With these examples in mind, and customers in need — it was clear that the tokenizer needed to understand things such as JSON objects or key-value pairs or lists. We needed a structural tokenizer.

Introducing: Structural tokenization

Over time a lot of cruft had accumulated in the old tokenizer — workarounds to produce good tokens, e.g. group tokens wrapped in double quotes. The first thing we did was just throw this out and simplify it to just split by spaces and delimiter tokens:

, ; : = # | * “ ‘ { } ( ) [ ] < >

We decided to stick with Ragel and Go but introduced two new concepts into the tokenizer:

  1. Key-value recognition: Keys are now their own token type.
  2. Pairing of structural delimiters: we try and find open and closing pairs of delimiters such as { } or ( ) and try to parse what’s inside as a nested structure. This also allows us to impose a (configurable) depth limit, mitigating false positives.

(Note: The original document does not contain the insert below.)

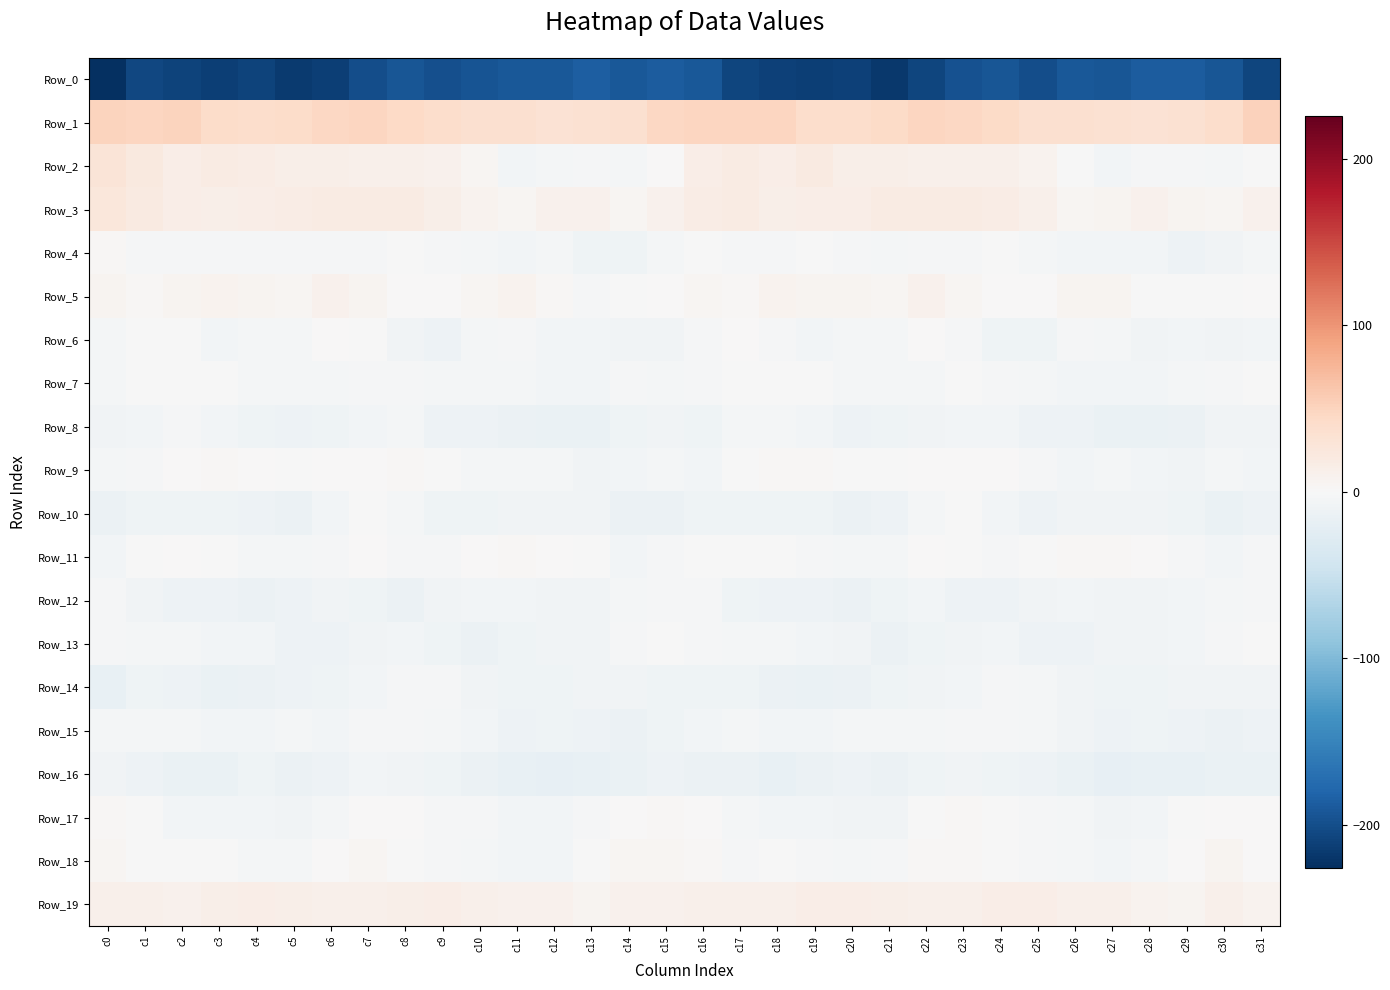

What is the total value across all series at c22?

-161.5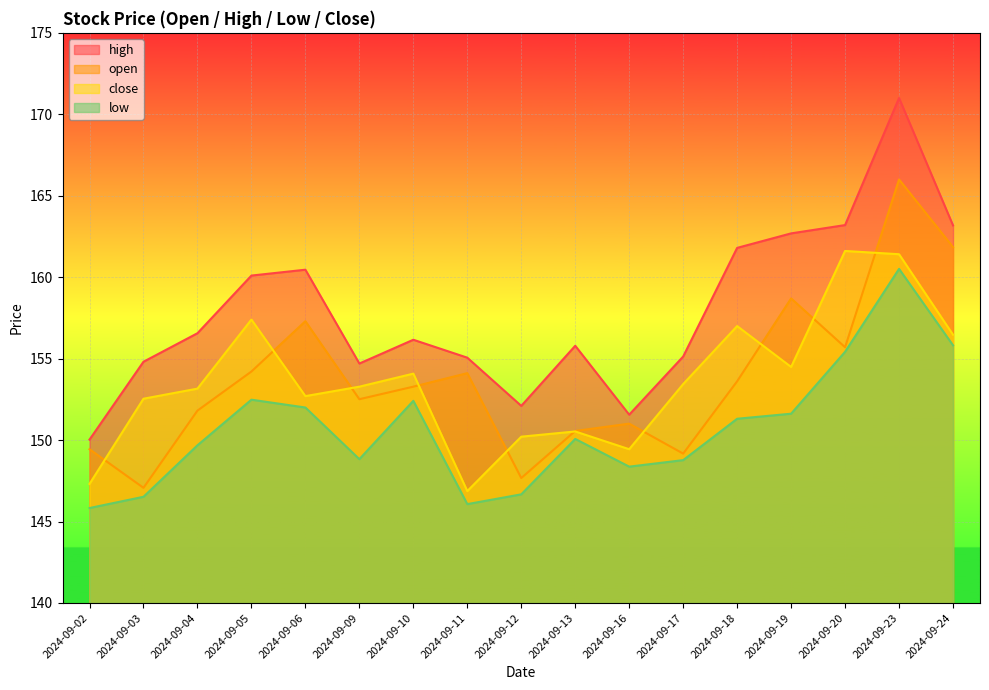

At which category does the chart reach its minimum across all series?

2024-09-02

The bold parts of the following examples are tokenized as a key:

  • key=value non_key = value not/a/key=value “is/a/key”=value
  • (key = value, non_key: value)
  • { ‘key’: “value”, key: {non_key = value} }

With this knowledge, we decided to include the keys found in a log as part of its structure signature. This means we don’t have to learn that they are static, and as a result we see a quicker learning rate.

The second issue we solve with this is collapsing, or grouping, of fragments into meaningful tokens. The bold parts of the following examples are collapsed into one token:

  • {key: {key: {key: value}}}
  • {key: [item, item, item], key: (item (item item item))}
  • Non-json lists [are, not, collapsed] {[item, item]}
  • Any (type [of <structure can be collapsed>])
  • {structures (are [balanced (inside ] collapsed ) ] tokens ) }

As simple as it might seem, these simples heuristics seem to capture the majority of problematic logs we have encountered. We are excited to see how this addition will fare in practice! Also, we see that more of these heuristics can be added over time — and maybe even mined from the data in a post-processing step.

sudo neo : TTY=pts/1 ; PWD=/home/neo ; USER=root ; COMMAND=/bin/bash
sudo neo : TTY=pts/1 ; PWD=/home/neo ; USER=root ; COMMAND=/bin/bash

Notice how the keys and the values are now broken apart. Now let’s consider an example with JSON included as well:

sent message {“from”:”jane”,”to”:[”joe”,”anne”,”peter”]}
sent message {“from”:”jane”,”to”:[”joe”,”anne”,”peter”]}

And the wonderful thing is that this does not require the input to be perfectly valid JSON, but just anything looks a bit like it.


As the famous saying goes, if you can phrase a problem correctly — you’re already halfway to solving it. For us, that was the realization that the search for textual anomalies, boils down to a string and sequence matching problem. If we can create good clusters of logs, and quickly match new logs to them — we have what we need. This opened up a whole body of existing knowledge that we could look at. Do we even need tokenization in the first place? Maybe not! This led us to experiment with new methods less bound to our existing approach:

  • Running it through DNA sequencing algorithms — slow to train, but great results!
  • Locally sensitive hashing
  • Nearest neighbour search — with a great room for being creative in the feature vectors we feed it!

Whatever paths we go down, we don’t see a need for replacing the existing algorithm, but rather augment it by introducing a parallel pipeline where multiple methods are applied. So, we will most definitely have more to say about this!

This was our first release post — where we pick something that we find especially exciting about a release, and make a post about.